AI - Orc
Optimizing large-scale data processing with self-describing, type-aware ORC file format and libraries for Java and C++ under Apache umbrella.
- Name
- Orc - https://github.com/apache/orc
- Last Audited At
About Orc
Orc is a file format project under the Apache umbrella that develops and provides both Java and C++ libraries for reading and writing the Optimized Row Columnar (ORC) file format. The ORC file format is designed for Hadoop workloads, optimized for large streaming reads while also supporting quick searches. It is a self-describing type-aware columnar format that lets readers process only the required values for each query due to its type-awareness and internal indexes.
The ORC project includes a C++ reader and writer and a Java reader and writer, which are completely independent of each other. The libraries can read all versions of ORC files. Users can build and test releases using Apache Jira for bug tracking, Maven Central for downloads, or the latest releases from Apache.

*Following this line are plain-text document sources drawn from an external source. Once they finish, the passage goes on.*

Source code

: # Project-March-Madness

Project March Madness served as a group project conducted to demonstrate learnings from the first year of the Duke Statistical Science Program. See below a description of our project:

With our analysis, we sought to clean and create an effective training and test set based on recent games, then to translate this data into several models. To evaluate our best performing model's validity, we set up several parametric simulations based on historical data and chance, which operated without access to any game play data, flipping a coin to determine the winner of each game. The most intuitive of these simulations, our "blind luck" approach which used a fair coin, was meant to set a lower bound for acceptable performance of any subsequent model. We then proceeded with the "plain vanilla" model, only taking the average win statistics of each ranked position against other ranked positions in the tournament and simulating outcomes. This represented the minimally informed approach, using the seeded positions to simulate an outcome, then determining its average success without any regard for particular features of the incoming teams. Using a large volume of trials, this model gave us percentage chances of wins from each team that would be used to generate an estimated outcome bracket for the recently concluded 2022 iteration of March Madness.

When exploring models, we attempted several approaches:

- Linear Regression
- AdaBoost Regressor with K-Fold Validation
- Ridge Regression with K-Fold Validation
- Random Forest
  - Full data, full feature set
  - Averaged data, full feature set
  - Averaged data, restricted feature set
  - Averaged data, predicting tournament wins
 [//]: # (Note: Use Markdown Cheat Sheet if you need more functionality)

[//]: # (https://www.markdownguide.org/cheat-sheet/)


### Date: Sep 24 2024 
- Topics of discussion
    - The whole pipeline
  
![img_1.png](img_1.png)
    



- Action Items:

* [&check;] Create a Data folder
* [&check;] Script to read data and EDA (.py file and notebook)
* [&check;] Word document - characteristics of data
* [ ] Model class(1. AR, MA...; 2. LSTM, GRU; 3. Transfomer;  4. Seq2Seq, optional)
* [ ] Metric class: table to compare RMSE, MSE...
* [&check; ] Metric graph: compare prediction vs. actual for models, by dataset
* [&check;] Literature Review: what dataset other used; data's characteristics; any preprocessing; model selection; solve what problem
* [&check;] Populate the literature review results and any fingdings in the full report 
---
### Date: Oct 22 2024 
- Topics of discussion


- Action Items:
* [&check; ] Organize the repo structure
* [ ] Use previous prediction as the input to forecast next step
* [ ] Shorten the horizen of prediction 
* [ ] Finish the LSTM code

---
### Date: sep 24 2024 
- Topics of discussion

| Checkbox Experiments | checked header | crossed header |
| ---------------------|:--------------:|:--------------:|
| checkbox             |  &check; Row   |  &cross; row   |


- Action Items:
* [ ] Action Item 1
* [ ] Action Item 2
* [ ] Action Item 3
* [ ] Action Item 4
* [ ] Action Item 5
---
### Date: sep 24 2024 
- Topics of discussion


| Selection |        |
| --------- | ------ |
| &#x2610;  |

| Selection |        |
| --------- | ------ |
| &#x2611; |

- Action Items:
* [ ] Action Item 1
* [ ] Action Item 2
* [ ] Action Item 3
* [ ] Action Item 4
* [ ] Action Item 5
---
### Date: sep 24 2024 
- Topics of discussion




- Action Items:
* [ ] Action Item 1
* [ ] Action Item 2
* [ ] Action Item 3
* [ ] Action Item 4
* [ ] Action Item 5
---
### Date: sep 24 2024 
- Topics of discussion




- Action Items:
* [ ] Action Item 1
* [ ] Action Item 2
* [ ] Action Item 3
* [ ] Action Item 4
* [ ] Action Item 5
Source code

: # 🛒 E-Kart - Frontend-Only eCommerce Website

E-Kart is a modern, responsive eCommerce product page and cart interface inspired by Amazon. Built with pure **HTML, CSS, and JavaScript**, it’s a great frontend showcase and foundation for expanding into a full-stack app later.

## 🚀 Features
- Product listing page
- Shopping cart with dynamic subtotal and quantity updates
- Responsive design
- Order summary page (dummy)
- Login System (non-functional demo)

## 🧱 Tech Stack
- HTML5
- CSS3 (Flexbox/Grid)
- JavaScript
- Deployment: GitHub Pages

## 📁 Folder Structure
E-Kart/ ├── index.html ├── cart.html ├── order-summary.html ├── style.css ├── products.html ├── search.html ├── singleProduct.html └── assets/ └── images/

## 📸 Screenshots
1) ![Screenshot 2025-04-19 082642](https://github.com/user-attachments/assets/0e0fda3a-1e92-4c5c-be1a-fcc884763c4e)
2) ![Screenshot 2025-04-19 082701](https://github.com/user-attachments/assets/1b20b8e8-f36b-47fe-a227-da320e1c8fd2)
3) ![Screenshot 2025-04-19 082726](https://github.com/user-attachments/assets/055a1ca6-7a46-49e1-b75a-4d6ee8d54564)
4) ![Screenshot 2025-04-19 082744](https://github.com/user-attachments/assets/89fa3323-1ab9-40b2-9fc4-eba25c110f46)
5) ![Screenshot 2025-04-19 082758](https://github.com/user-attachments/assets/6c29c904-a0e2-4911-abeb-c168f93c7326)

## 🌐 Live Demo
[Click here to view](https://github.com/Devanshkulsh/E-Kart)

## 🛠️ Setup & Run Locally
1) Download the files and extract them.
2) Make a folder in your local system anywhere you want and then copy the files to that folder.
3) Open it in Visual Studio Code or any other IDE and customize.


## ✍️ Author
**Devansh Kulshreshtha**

To build ORC, you'll need to install Java 17 or higher, Maven 3.9.6 or higher, and cmake 3.12 or higher. Users can build release versions with debug information, a debug version without debug information, or just the Java library or C++ library by following specific build instructions.
The ORC file format is designed to optimize streaming reads and provide quick searches. By using type-awareness and internal indexes, it allows readers to read, decompress, and process only the required values for the current query. The format supports a complete set of types in Hive, including complex data structures like structs, lists, maps, and unions.
Additionally, the ORC project offers an optional AVX512 compilation feature which can be set at both compile time and run time using the BUILD_ENABLE_AVX512 cmake option or the ORC_USER_SIMD_LEVEL environment variable, respectively. This enables SIMD optimization for specific hardware.